Supongo que
cada edad lectora tiene sus ventajas e inconvenientes: lo que se gana en
experiencia, madurez o conocimiento se pierde en inocencia y disfrute puro. No
creo que sea algo bueno o malo. Es simplemente así.
Recuerdo que
cuando leía durante mi juventud las obras de Eugène Ionesco me producían una
sensación explosiva de frescura, de humor, de innovación. Pero cuando las
retomo en la madurez no me ocasionan sino bostezos. No me estoy refiriendo,
evidentemente, a su calidad literaria, sino al impacto que producen en mí. Ya
no hay sonrisas, ni deslumbramiento, ni aplauso. Hay, como diría el
desaparecido Pepe Perona, bahísmo (de
“bah”).
La
repetición tediosa y más bien infantil de gags (que el señor Smith es inglés,
está casado con la señora Smith que también es inglesa, tienen un habla
inglesa, conversan como ingleses, viven en una casa inglesa, calzan zapatillas
inglesas, etc) se agota cuando, a las cinco o seis repeticiones, te descubres
pensando: “Vale, muy ingenioso.

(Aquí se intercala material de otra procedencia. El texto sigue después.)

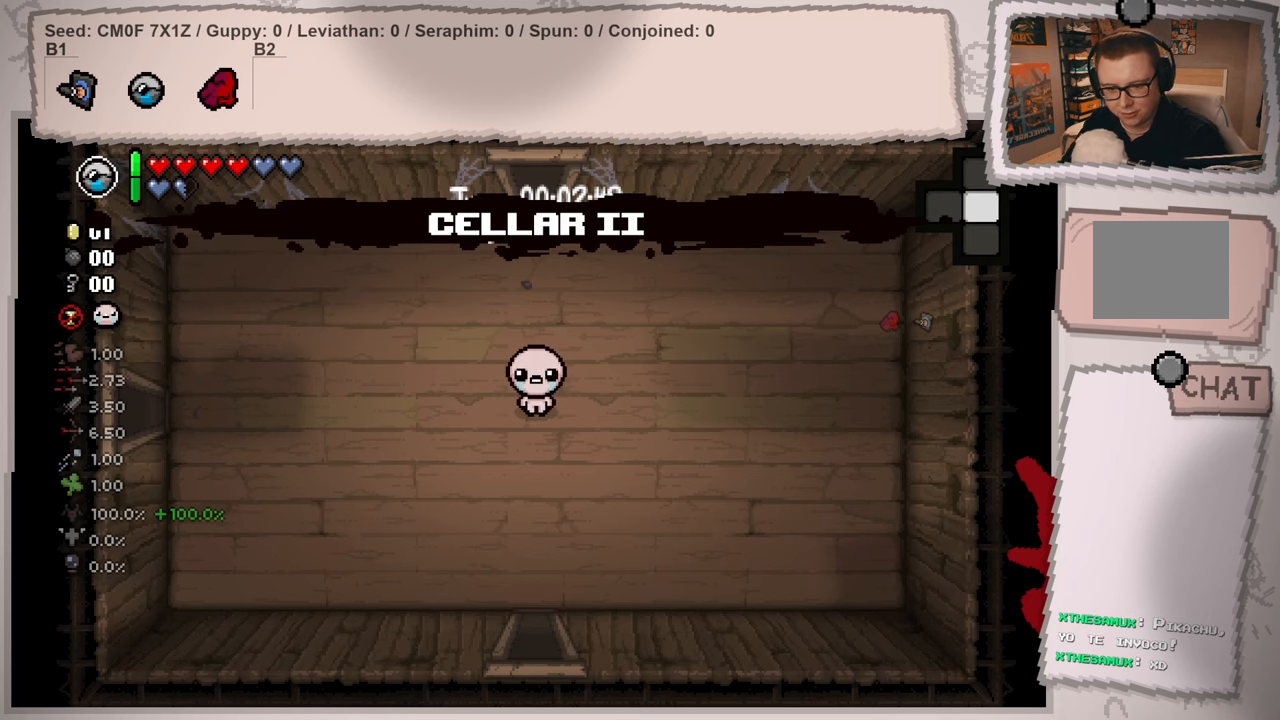
{"buttons": [], "left_stick": "left", "right_stick": "center", "events": [[300, "left_stick", "left"]]}
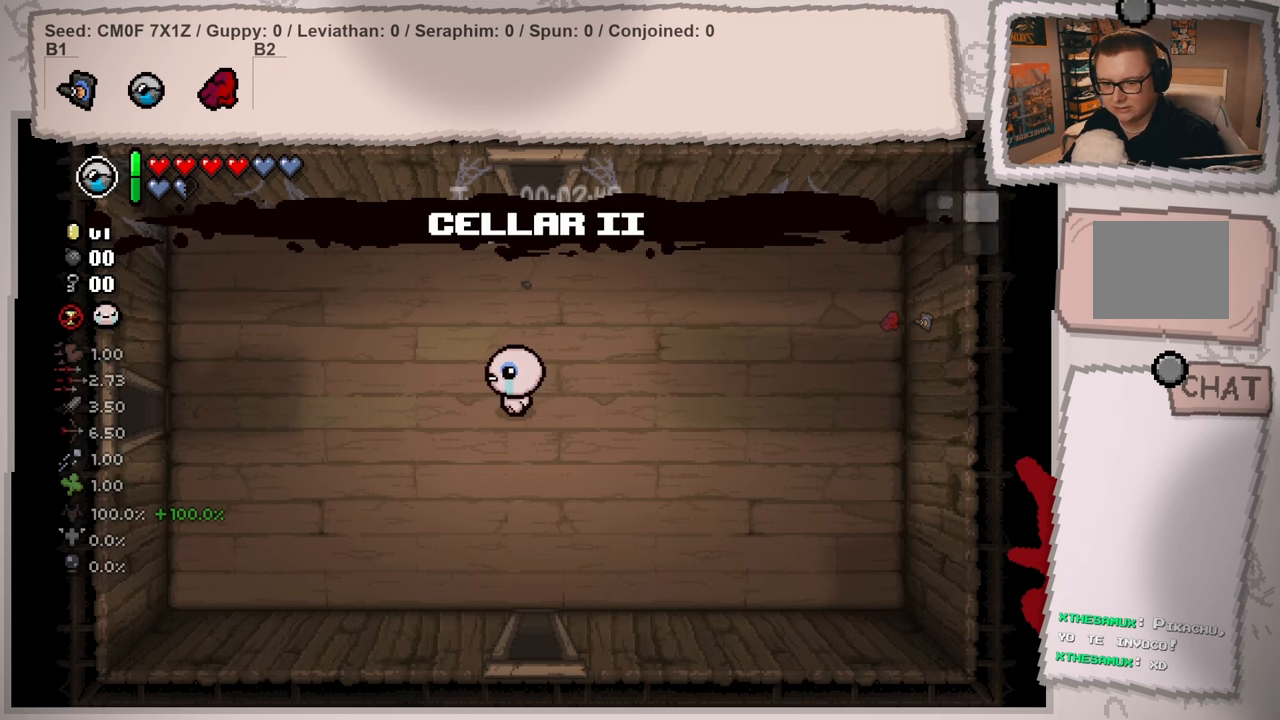
{"buttons": [], "left_stick": "right", "right_stick": "center", "events": [[267, "left_stick", "right"]]}
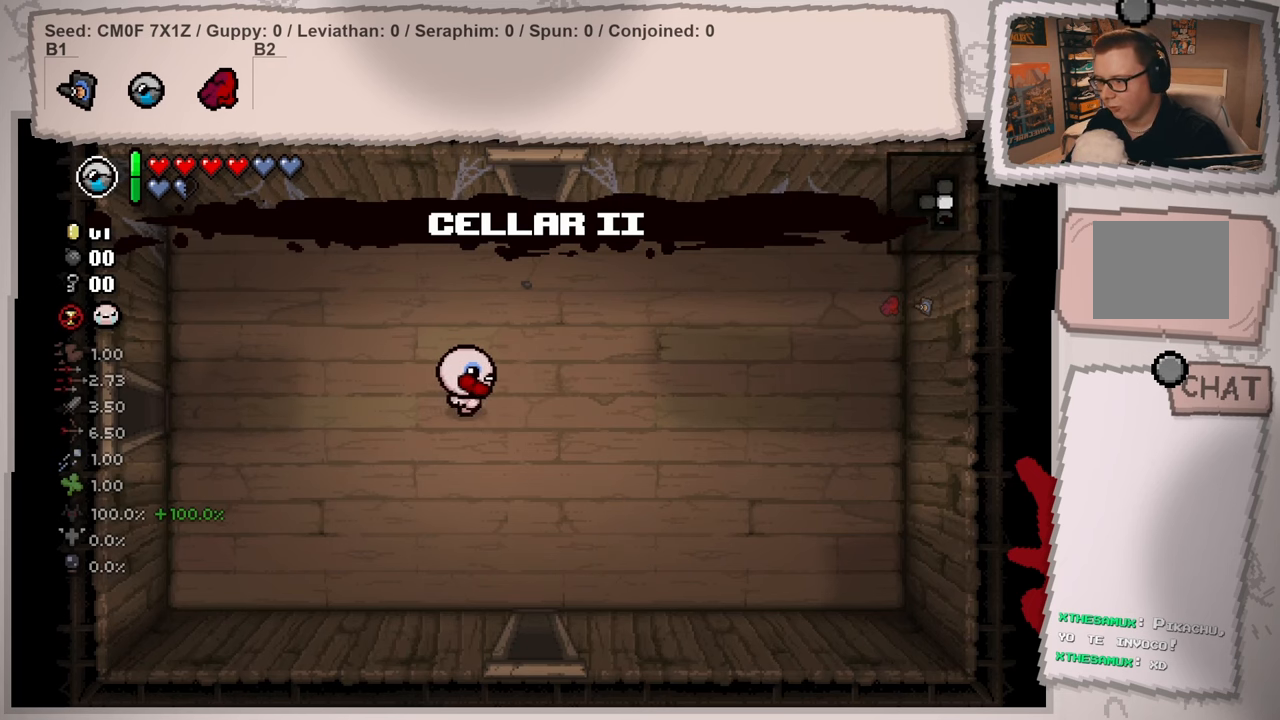
{"buttons": [], "left_stick": "left", "right_stick": "center", "events": [[300, "left_stick", "up"], [400, "left_stick", "left"]]}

A ver después”. Y después sólo hay más de lo mismo. Los procedimientos de Ionesco no
me resultan menos insufribles que las retahílas del último Camilo José Cela.
Sigo sonriendo con alguna de sus frases (“Tomen un
círculo, acarícienlo, y se hará un círculo vicioso”), pero poco más.
El
teatro del absurdo y yo. Uno de los dos se ha hecho viejo.